─── Data supplied

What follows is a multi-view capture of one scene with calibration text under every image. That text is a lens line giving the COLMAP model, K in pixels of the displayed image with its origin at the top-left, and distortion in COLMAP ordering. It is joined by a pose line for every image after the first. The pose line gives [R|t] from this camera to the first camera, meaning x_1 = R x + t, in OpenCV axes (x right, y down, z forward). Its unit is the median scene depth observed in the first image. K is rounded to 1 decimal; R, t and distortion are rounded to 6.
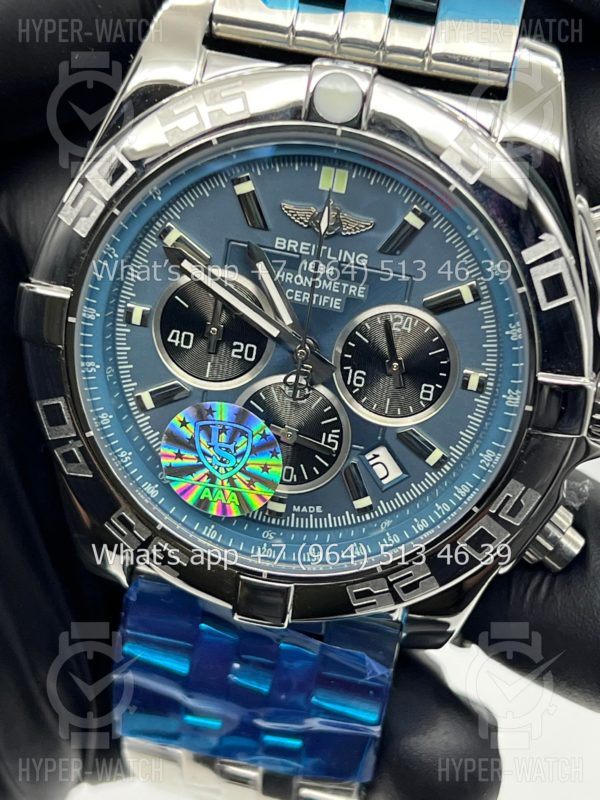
lens RADIAL K [[1800.6, 0, 301.3], [0, 1800.6, 400.7], [0, 0, 1]] dist [0.282743, 0.000000]
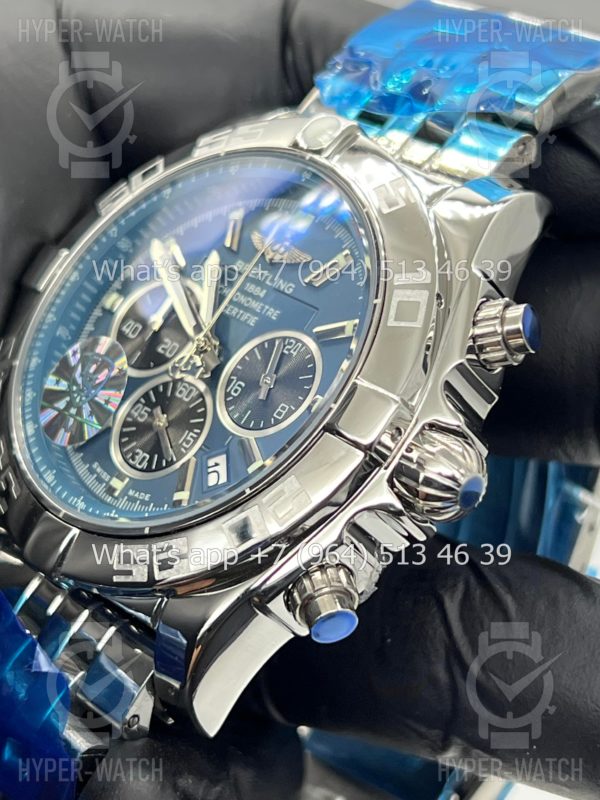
lens RADIAL K [[1800.6, 0, 297.7], [0, 1800.6, 399.6], [0, 0, 1]] dist [0.282743, 0.000000]
pose [[0.807170, 0.252119, -0.533772, 0.620958], [-0.529776, 0.708256, -0.466594, 0.461777], [0.260410, 0.659401, 0.705250, 0.287365]]
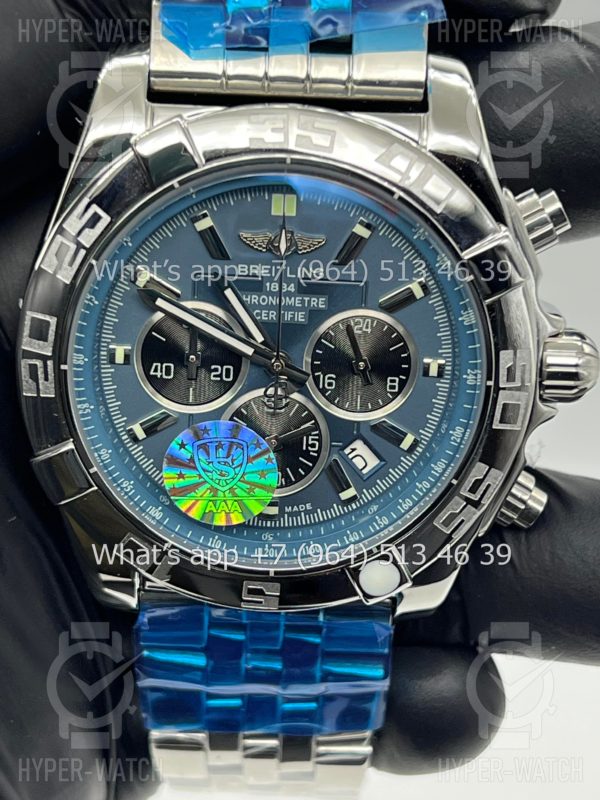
lens RADIAL K [[1800.6, 0, 288.1], [0, 1800.6, 430.0], [0, 0, 1]] dist [0.282743, 0.000000]
pose [[0.982296, -0.154073, 0.106563, -0.115702], [0.154973, 0.987919, -0.000164, 0.013197], [-0.105250, 0.016675, 0.994306, -0.088770]]
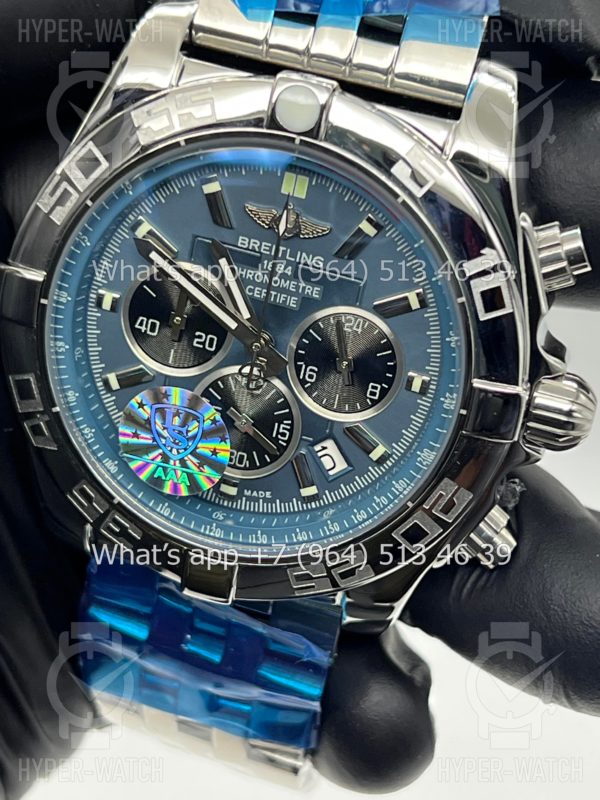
lens RADIAL K [[1800.6, 0, 301.1], [0, 1800.6, 399.2], [0, 0, 1]] dist [0.282743, 0.000000]
pose [[0.996324, 0.065191, -0.055578, 0.087150], [-0.065149, 0.997872, 0.002561, 0.000234], [0.055627, 0.001069, 0.998451, -0.058575]]
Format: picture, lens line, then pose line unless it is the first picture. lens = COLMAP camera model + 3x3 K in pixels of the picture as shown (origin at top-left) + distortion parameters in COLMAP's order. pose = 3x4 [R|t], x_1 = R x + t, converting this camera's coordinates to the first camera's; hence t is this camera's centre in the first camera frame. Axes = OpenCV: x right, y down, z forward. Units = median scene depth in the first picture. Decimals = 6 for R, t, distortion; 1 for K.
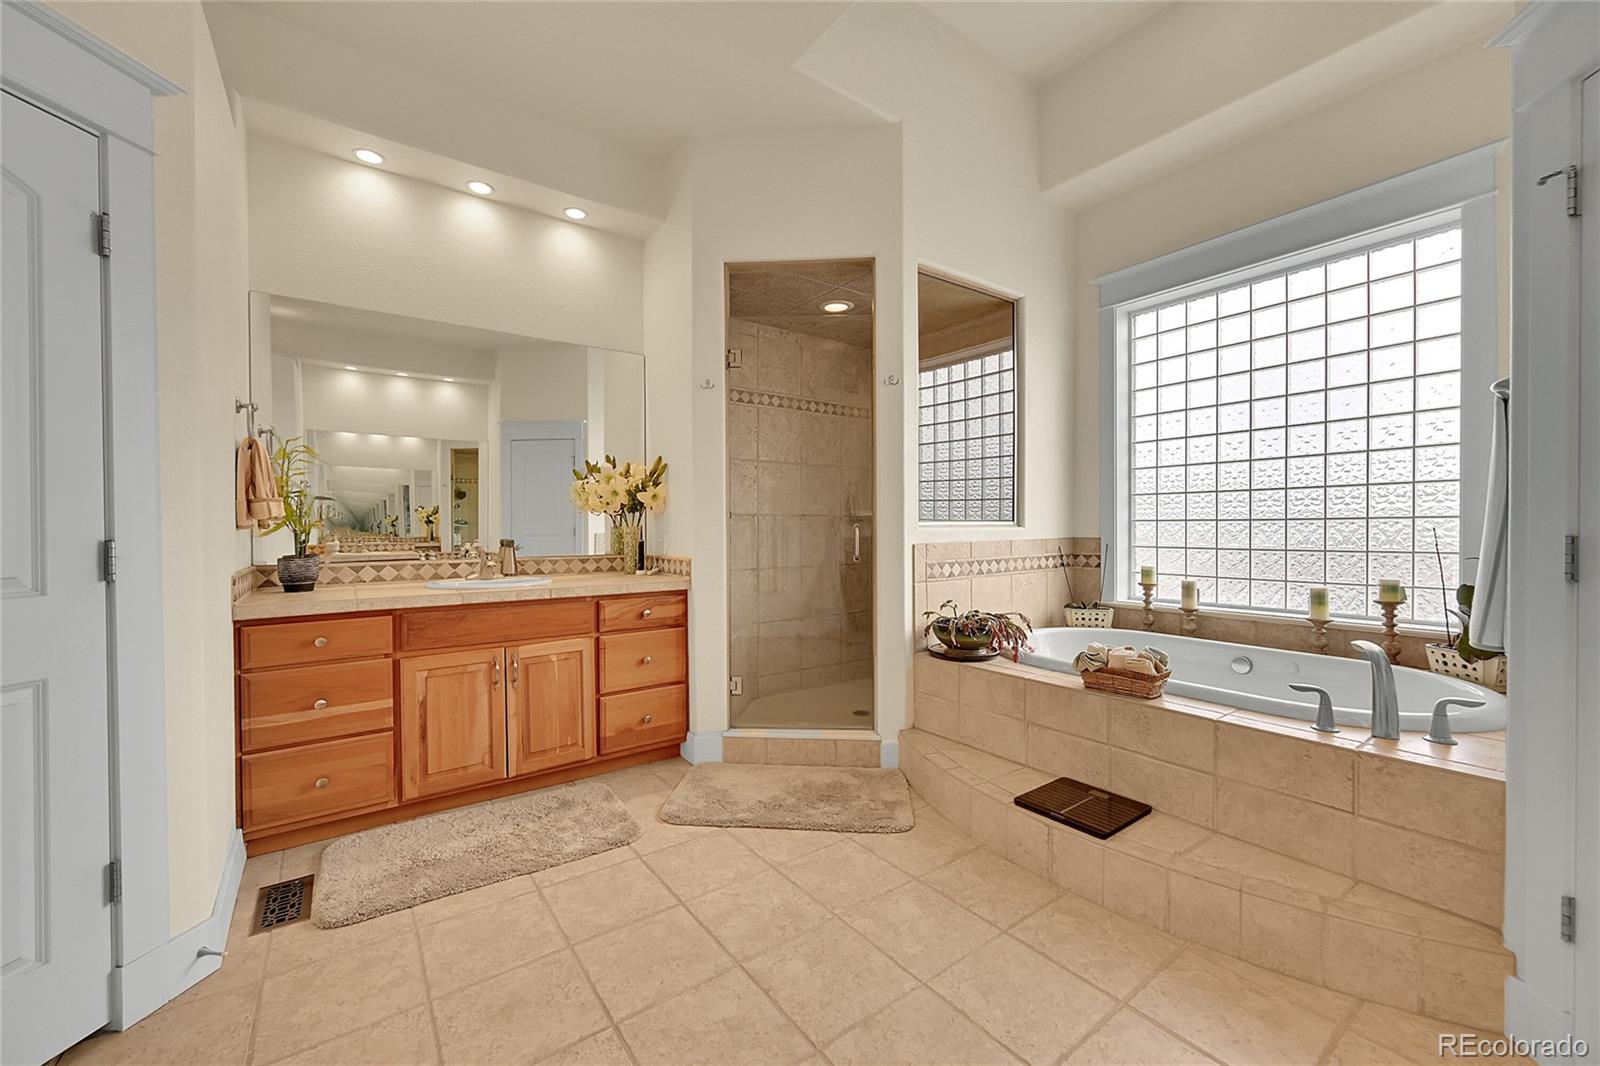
lens RADIAL K [[630.0, 0, 798.4], [0, 630.0, 530.4], [0, 0, 1]] dist [-0.003578, 0.000118]
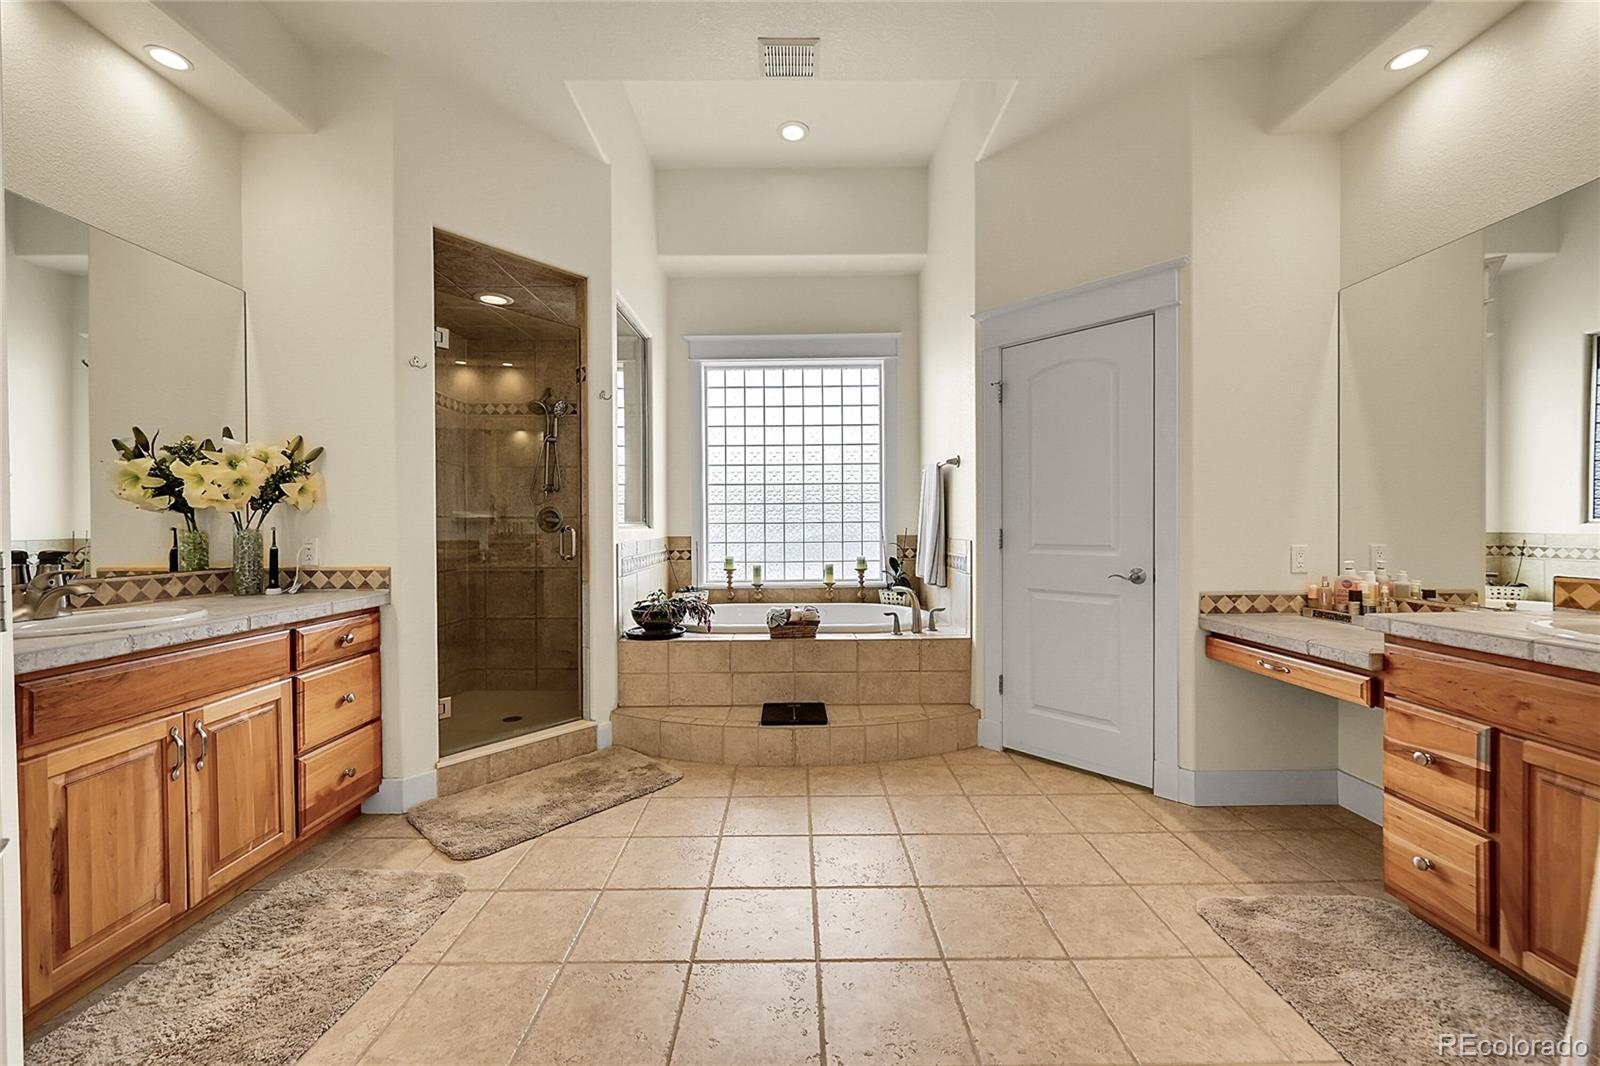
lens RADIAL K [[630.0, 0, 795.7], [0, 630.0, 531.8], [0, 0, 1]] dist [-0.003578, 0.000118]
pose [[0.586824, -0.007086, 0.809683, -0.564432], [0.010061, 0.999948, 0.001460, 0.002503], [-0.809652, 0.007289, 0.586865, 0.086323]]
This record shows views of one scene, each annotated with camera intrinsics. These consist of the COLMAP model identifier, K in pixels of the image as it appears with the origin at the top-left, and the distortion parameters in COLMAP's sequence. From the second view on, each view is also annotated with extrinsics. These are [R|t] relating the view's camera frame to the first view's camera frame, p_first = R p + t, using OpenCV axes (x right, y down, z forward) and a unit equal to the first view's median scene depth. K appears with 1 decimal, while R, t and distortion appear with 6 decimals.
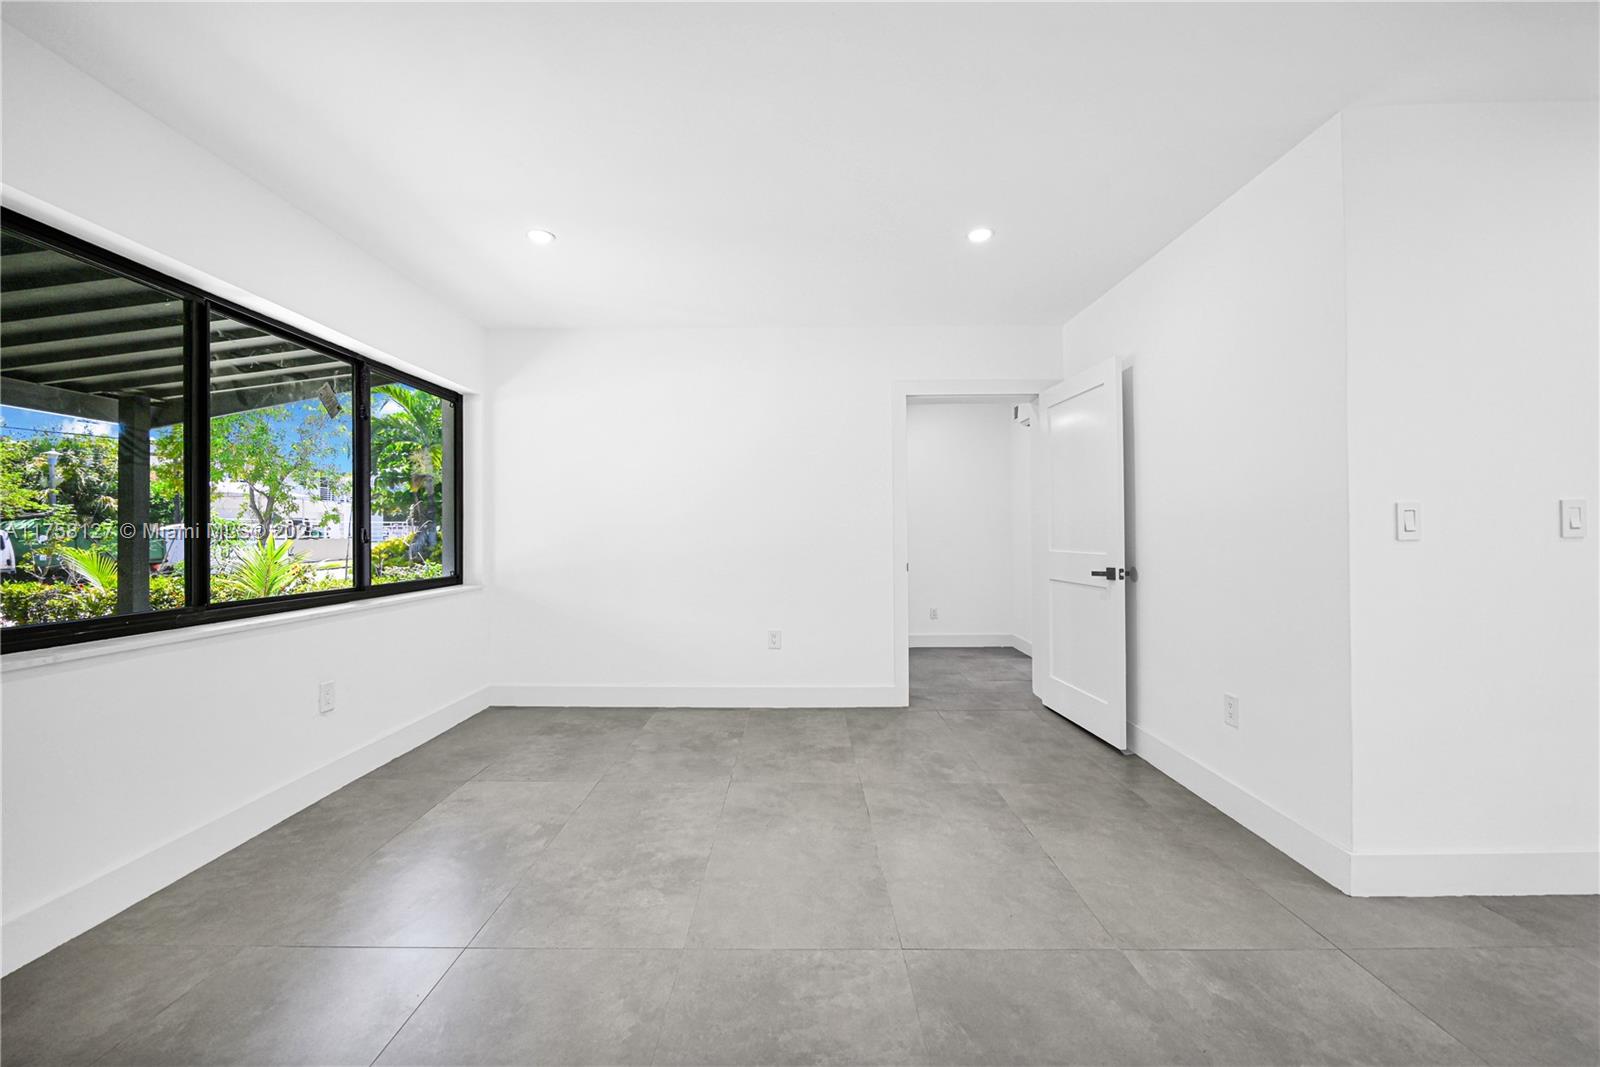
lens RADIAL K [[650.2, 0, 796.8], [0, 650.2, 529.3], [0, 0, 1]] dist [-0.000059, 0.000289]
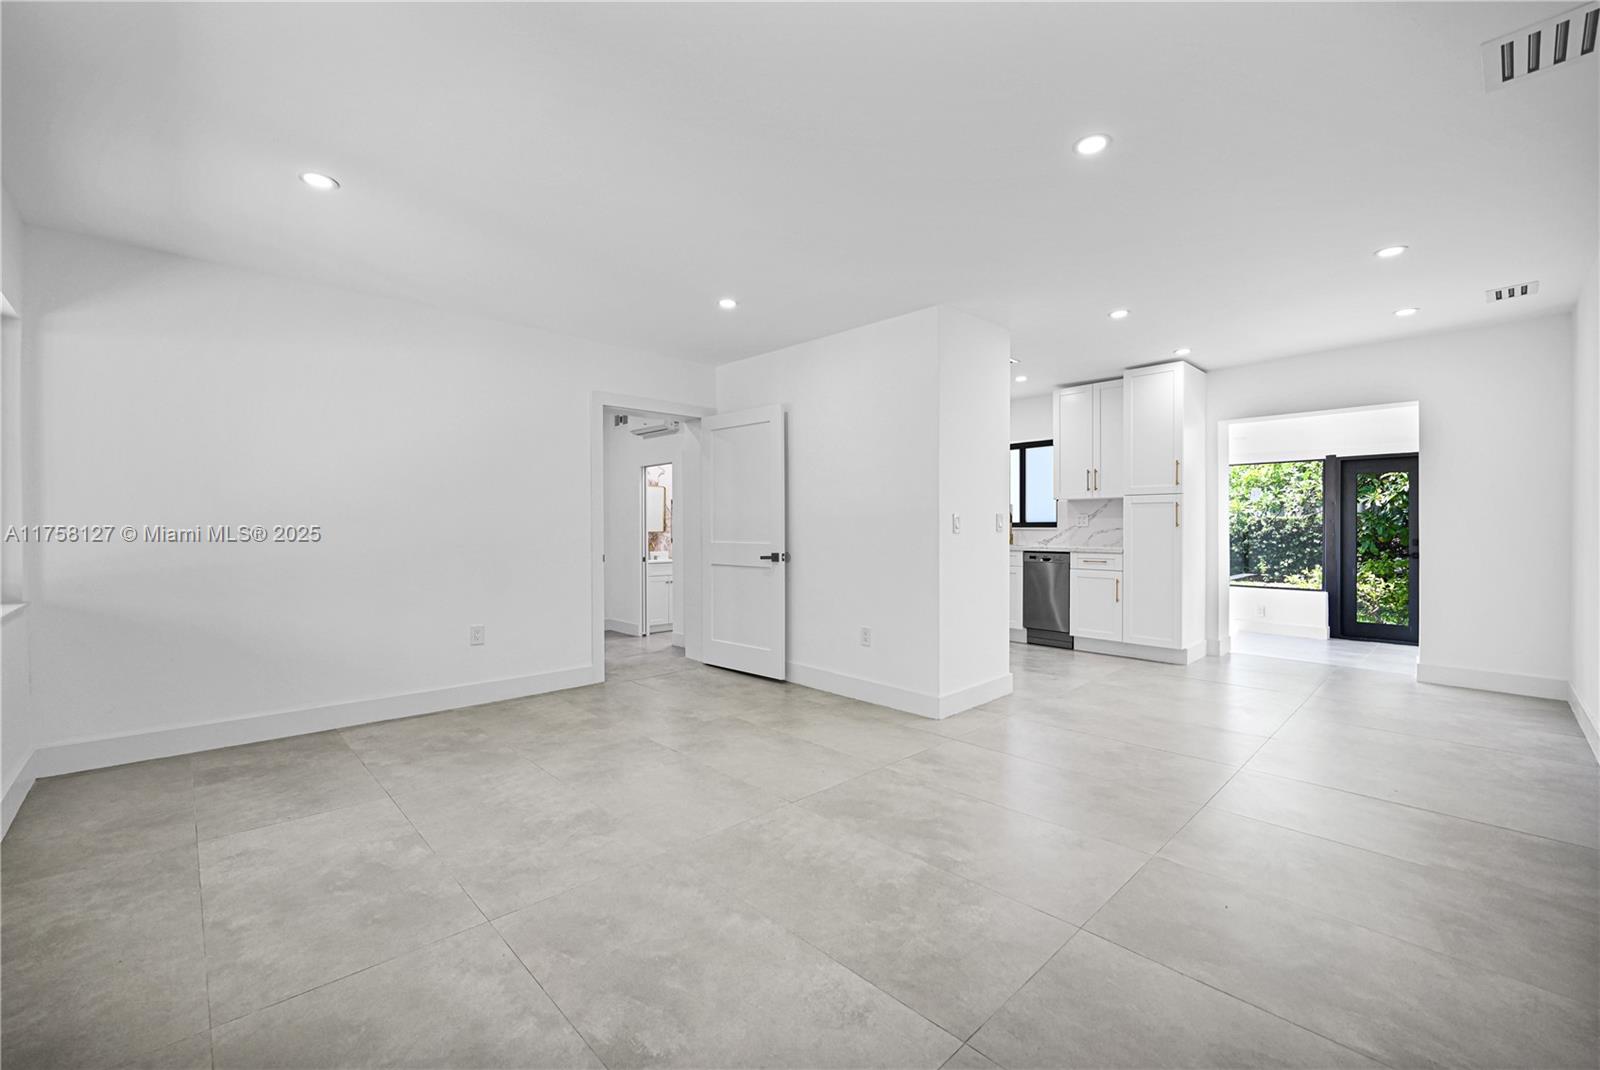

──────

Count the lines of the entries above that contain the string "parameters", treating uppercase and lowercase as different. Reply with the number alone.

→ Exercise answer: 2